____ DATA SUPPLIED

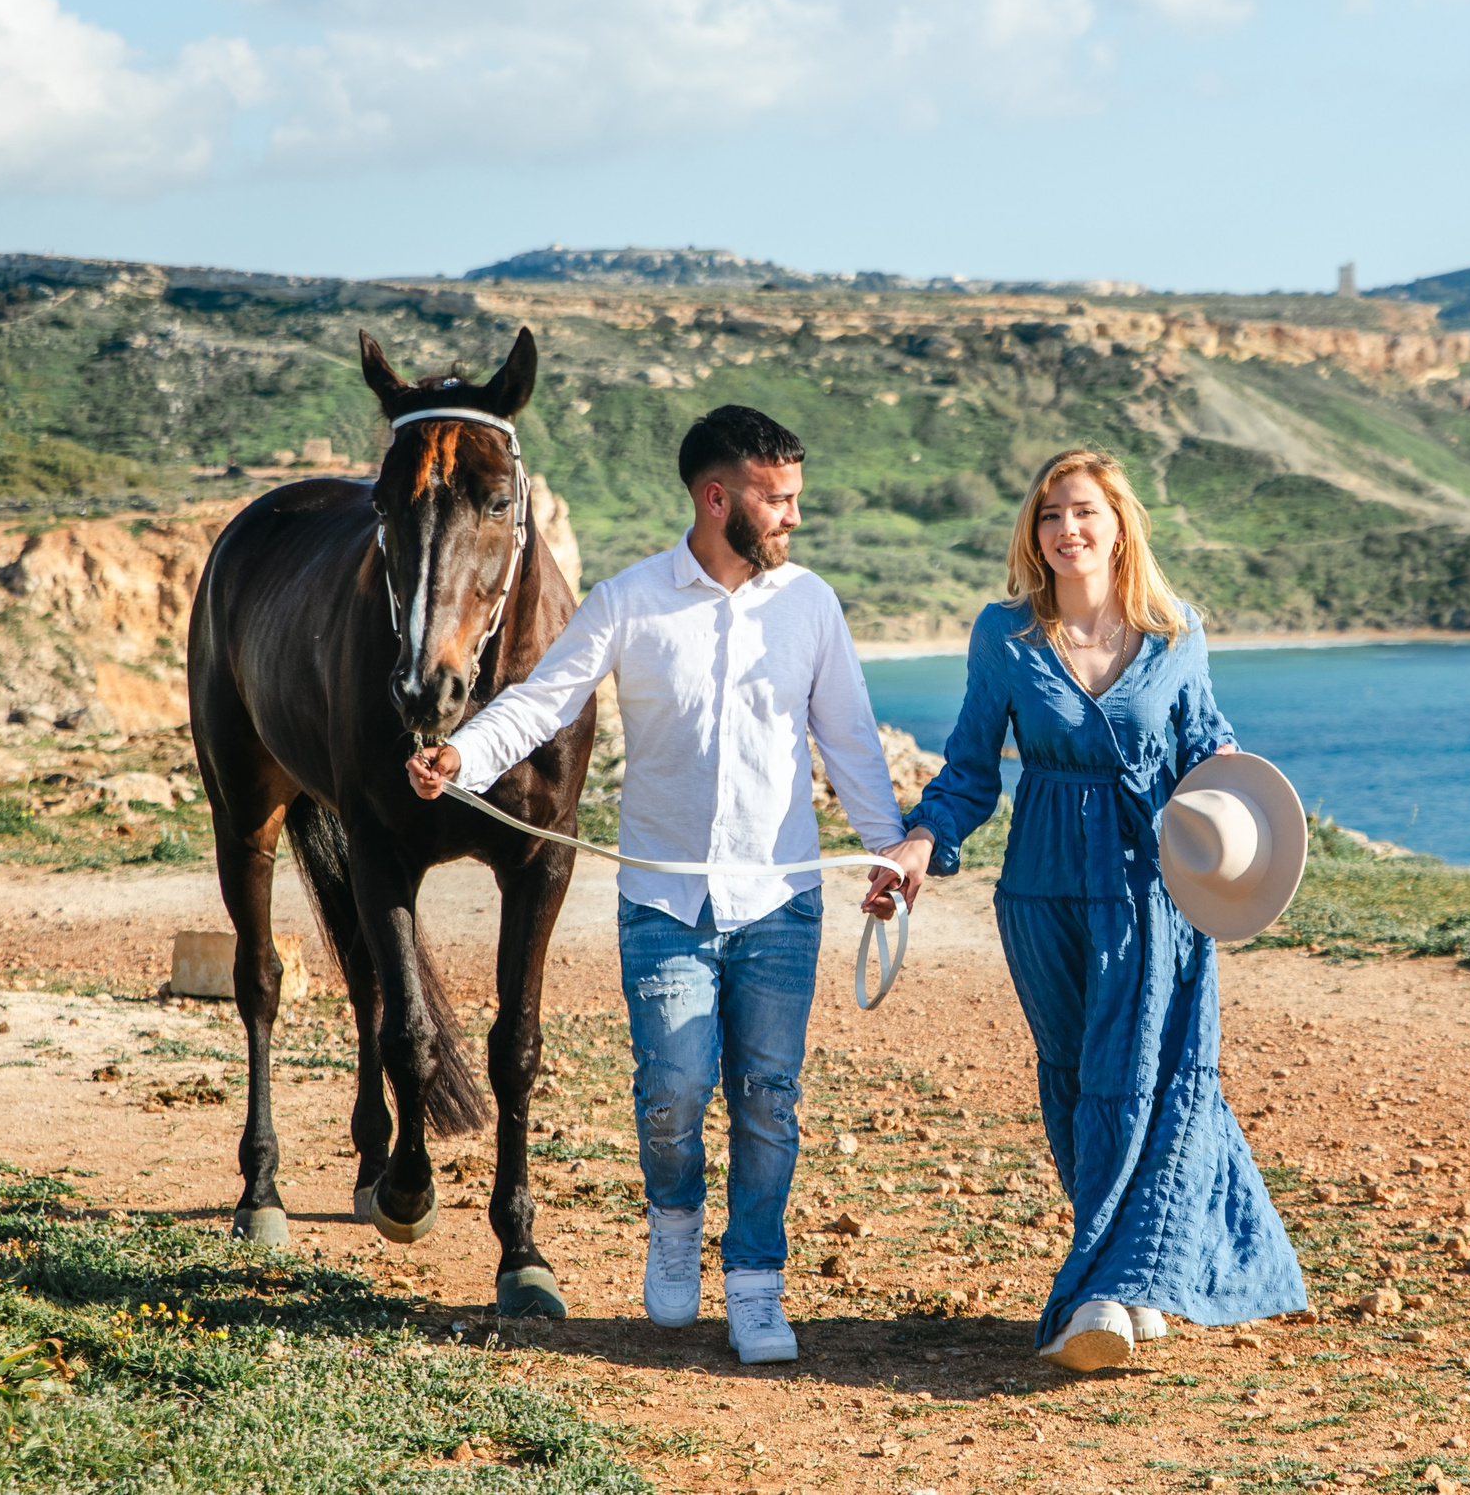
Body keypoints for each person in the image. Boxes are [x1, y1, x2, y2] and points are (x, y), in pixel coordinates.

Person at [409, 405, 928, 1365]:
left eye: (796, 499)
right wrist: (464, 754)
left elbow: (850, 739)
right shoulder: (629, 600)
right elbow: (541, 700)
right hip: (664, 904)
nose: (792, 519)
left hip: (780, 901)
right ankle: (676, 1225)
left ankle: (759, 1283)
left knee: (770, 1096)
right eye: (778, 501)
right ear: (717, 496)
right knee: (675, 1093)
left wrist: (894, 849)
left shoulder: (810, 604)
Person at [867, 448, 1307, 1371]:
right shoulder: (1006, 635)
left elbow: (1210, 748)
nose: (1066, 530)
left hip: (1154, 892)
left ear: (1118, 526)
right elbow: (971, 768)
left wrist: (1245, 831)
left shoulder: (1175, 631)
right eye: (1050, 516)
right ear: (1035, 532)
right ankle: (1137, 1274)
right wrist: (918, 845)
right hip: (1040, 891)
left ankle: (1103, 1290)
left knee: (1139, 1077)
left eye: (1084, 514)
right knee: (1075, 1083)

________

* _ABOUT THIS EXERCISE_
Set the lines down exactly as they stand, beginning at the one that contains "left knee: (770, 1096)" and stopping after the last line of the entries above.

* _YOUR RESPONSE_
left knee: (770, 1096)
right eye: (778, 501)
right ear: (717, 496)
right knee: (675, 1093)
left wrist: (894, 849)
left shoulder: (810, 604)
Person at [867, 448, 1307, 1371]:
right shoulder: (1006, 635)
left elbow: (1210, 748)
nose: (1066, 530)
left hip: (1154, 892)
left ear: (1118, 526)
right elbow: (971, 768)
left wrist: (1245, 831)
left shoulder: (1175, 631)
right eye: (1050, 516)
right ear: (1035, 532)
right ankle: (1137, 1274)
right wrist: (918, 845)
right hip: (1040, 891)
left ankle: (1103, 1290)
left knee: (1139, 1077)
left eye: (1084, 514)
right knee: (1075, 1083)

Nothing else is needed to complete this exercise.